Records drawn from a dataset
================================

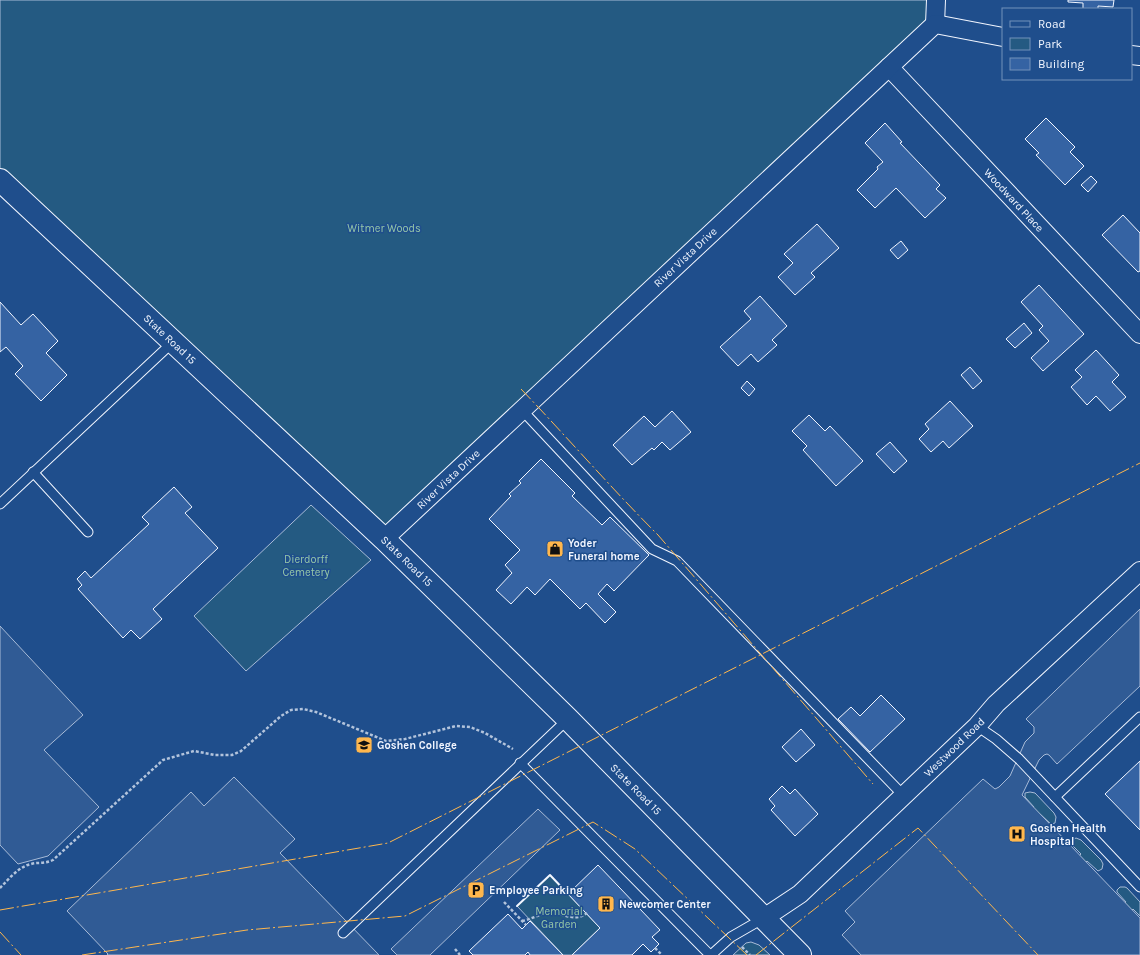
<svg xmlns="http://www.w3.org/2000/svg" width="1140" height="955" font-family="Karla,sans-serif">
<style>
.green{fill:#245a82;stroke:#a8bbd7}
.parking{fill:#305b95;stroke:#a8bbd7}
.building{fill:#3563a3;stroke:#f2f6ff}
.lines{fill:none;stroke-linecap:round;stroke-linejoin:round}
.lane-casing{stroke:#f2f6ff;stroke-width:11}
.street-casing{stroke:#f2f6ff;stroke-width:20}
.primary-casing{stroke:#f2f6ff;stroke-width:24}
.path{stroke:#b3c4dc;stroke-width:2.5;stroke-dasharray:3 2;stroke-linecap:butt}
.lane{stroke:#1f4e8c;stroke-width:9}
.street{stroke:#1f4e8c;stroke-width:18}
.primary{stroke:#1f4e8c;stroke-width:22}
.wall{stroke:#f2f6ff;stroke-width:2}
.power{stroke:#ffb74d;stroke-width:1;stroke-dasharray:14 3 2 3;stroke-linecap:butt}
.labels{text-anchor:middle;stroke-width:3;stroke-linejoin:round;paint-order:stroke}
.street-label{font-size:11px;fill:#f2f6ff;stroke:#1f4e8c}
.park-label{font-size:11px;fill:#97c8a6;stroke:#1f4e8c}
.poi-label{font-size:11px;font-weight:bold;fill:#f2f6ff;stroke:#1f4e8c;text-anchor:start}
</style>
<rect width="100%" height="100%" fill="#1f4e8c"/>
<g class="green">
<polygon points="0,0 936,0 935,24 384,539 0,178"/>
<polygon points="311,505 371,560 246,671 194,616"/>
<polygon points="1030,792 1035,793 1054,813 1056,817 1055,823 1051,824 1040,814 913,936 906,929 1034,807 1025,797 1025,793"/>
<polygon points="1076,838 1081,840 1101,860 1103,864 1102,869 1098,871 1087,861 989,955 975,955 1081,854 1071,844 1072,840"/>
<polygon points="550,875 600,928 572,955 563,955 517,906"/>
<polygon points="1120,887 1125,887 1127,888 1140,902 1140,916 1133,909 1086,955 1071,955 1126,902 1117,892 1117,890"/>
<polygon points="751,942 759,945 770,955 733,955 746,943"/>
</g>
<g class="parking">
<polygon points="1140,609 1140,686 1057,764 1049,755 1047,754 1044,755 1039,760 1022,795 1140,918 1140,955 861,955 842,935 855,922 845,911 983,779 995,789 999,787 1010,776 1025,742 1034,733 1034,727 1026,719"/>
<polygon points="0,626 83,715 44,750 99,807 48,856 18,864 0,845"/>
<polygon points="234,777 295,839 280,853 379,955 107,955 108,954 67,911 191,792 204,806"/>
<polygon points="538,809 560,830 430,955 397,955 391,949"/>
</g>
<g class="building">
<polygon points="1068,0 1114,0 1113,7 1098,6 1098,9 1083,9 1083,3 1068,2"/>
<polygon points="1046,118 1075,147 1070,152 1084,166 1065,185 1036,155 1039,153 1025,139"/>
<polygon points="885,123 902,142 900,143 940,185 936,189 946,198 925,218 896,188 875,208 857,190 878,169 877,167 883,162 865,143"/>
<polygon points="1091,176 1097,182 1088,192 1081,185"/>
<polygon points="1123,215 1140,233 1140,271 1138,272 1102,235"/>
<polygon points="817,224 839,248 811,273 815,277 795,295 778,277 793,263 784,254"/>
<polygon points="901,241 908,250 898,259 890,250"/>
<polygon points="1039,285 1084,334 1043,371 1031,358 1049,341 1039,330 1043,326 1021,302"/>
<polygon points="760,296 787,326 772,340 777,345 758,362 751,354 738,366 720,347 751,319 744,311"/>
<polygon points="0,302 21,325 33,314 58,341 46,353 67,375 41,401 15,374 23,366 6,347 0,352"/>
<polygon points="1024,323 1032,333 1015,348 1006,339"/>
<polygon points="1096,350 1119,375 1112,382 1126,397 1110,411 1096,396 1087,405 1071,387 1082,377 1075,370"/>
<polygon points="970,367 982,381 973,389 961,375"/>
<polygon points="747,381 755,389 749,396 741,388"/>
<polygon points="950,401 973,426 949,448 943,441 931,452 919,439 929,429 925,424"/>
<polygon points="672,411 691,432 670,450 662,442 654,450 652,448 632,465 613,445 644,416 655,427"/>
<polygon points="809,415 825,431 830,426 863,461 836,486 803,450 807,446 792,431"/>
<polygon points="890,442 907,461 894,473 876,454"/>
<polygon points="541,459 575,493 572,496 602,525 610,517 649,555 614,591 607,584 598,594 616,612 605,623 586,603 580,609 550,579 535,595 527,587 511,604 496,590 512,573 505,565 520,550 489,519 511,496 509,494 521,483 519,481"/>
<polygon points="174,487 192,507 185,513 218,548 153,609 162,619 140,639 131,630 123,638 78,589 82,585 77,579 85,571 91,578 149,524 142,517"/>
<polygon points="881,695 905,719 870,752 838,719 851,707 860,716"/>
<polygon points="801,729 815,745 796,762 782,747"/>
<polygon points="1140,761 1140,830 1105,794"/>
<polygon points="782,786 790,794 795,789 818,814 795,836 771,810 775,806 769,799"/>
<polygon points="598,865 660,930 652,937 659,944 651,952 643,944 632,955 572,955 600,928 568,894"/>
<polygon points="508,914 522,929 530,921 563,955 530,955 528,952 525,955 473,955 469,951"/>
</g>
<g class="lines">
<g class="lane-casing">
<g id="lane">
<polyline points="522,410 652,549 677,561 903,795"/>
<polyline points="33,472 88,532"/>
<polyline points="0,504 173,342"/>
<polyline points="977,726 996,739 1019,759 1140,887"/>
<polyline points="520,763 710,955"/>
<polyline points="1055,797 1140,717"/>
<polyline points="343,933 568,719"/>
<polyline points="711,955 731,937 764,918"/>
</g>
</g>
<g class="street-casing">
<g id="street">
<polyline points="935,24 936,0"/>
<polyline points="1131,55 1140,56"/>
<polyline points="889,67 1140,334"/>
<polyline points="384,539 935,24 1003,37"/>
<polyline points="764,918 800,894 977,726 996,704 1140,571"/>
</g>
</g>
<g class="primary-casing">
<polyline id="primary" points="0,180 384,539 568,719 800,955"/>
</g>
<g class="path">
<path d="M 0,888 C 9,879 18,867 31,864 C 38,862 45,864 53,860 L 163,760 L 194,751 L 215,755 L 232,755 L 241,751 L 281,716 L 291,710 L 303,709 L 316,712 L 386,741 L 405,739 L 456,726 L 470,727 L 485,733 L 513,749"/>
<polyline points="504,902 526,925"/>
<path d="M 522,921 C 533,919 542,912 553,913 C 565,914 575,922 587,913"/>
<polyline points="742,947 750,955"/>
<polyline points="655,948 662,955"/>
<polyline points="455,949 460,955"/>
</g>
<use href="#lane" class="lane"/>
<use href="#street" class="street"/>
<use href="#primary" class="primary"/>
<polyline class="wall" points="517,906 550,875 568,894"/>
<g class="power">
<path d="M 521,389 C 567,437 611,488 658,535 L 873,784"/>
<polyline points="0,910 388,843 1140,463"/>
<polyline points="0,932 21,955"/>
<polyline points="82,955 247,930 405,916 593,822 635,849 747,955"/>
<polyline points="756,955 918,828 1038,955"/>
</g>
</g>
<defs>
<g id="shop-square" transform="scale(0.9)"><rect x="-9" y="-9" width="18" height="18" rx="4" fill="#ffb74d" stroke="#1f4e8c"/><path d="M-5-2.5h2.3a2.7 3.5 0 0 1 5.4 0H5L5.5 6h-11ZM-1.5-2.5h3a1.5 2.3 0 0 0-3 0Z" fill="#111"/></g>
<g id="university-square" transform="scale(0.9)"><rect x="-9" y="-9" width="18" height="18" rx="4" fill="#ffb74d" stroke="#1f4e8c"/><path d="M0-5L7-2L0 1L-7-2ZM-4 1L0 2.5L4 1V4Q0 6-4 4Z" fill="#111"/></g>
<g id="hospital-square" transform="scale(0.9)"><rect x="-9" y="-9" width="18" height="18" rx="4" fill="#ffb74d" stroke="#1f4e8c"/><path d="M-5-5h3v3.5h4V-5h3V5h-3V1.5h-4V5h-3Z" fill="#111"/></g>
<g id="parking-square" transform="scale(0.9)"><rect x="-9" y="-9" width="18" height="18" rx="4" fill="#ffb74d" stroke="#1f4e8c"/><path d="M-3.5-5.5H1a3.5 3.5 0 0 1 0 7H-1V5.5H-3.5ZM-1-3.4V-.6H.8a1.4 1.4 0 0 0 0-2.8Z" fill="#111"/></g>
<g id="building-square" transform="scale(0.9)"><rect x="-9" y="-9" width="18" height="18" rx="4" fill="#ffb74d" stroke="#1f4e8c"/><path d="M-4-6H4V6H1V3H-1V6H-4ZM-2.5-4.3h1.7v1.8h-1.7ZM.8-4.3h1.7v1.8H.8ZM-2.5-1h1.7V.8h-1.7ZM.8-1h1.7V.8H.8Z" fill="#111"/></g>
</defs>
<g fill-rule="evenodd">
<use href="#shop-square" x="555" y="549"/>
<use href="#university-square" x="364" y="745"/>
<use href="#hospital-square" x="1017" y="834"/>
<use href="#parking-square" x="476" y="890"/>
<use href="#building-square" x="606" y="904"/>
</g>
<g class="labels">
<g class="street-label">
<text transform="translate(1014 200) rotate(47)" y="4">Woodward Place</text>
<text transform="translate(685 257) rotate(-43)" y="4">River Vista Drive</text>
<text transform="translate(170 339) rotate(43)" y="4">State Road 15</text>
<text transform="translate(448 479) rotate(-43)" y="4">River Vista Drive</text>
<text transform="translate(407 561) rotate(44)" y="4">State Road 15</text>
<text transform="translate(954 747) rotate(-44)" y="4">Westwood Road</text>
<text transform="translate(636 789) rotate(45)" y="4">State Road 15</text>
</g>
<g class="park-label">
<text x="384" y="232">Witmer Woods</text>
<text x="306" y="563">Dierdorff<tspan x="306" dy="13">Cemetery</tspan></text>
<text x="559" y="915">Memorial<tspan x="559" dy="13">Garden</tspan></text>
</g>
<g class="poi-label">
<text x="568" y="547">Yoder<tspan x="568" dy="13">Funeral home</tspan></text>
<text x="377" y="749">Goshen College</text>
<text x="1030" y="832">Goshen Health<tspan x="1030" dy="13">Hospital</tspan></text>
<text x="489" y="894">Employee Parking</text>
<text x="619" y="908">Newcomer Center</text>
</g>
</g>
<rect x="1002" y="8" width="130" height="72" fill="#1f4e8c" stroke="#7391ba"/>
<rect x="1010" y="21" width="20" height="6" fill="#1f4e8c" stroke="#7391ba"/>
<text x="1038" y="28" font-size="12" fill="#f2f6ff">Road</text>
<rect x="1010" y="38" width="20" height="12" fill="#245a82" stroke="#7391ba"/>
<text x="1038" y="48" font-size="12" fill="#f2f6ff">Park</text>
<rect x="1010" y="58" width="20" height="12" fill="#3563a3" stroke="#7391ba"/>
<text x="1038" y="68" font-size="12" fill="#f2f6ff">Building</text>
</svg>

================================

State how many lines above contain the word "round", and nothing more.

WRITTEN RESPONSE: 2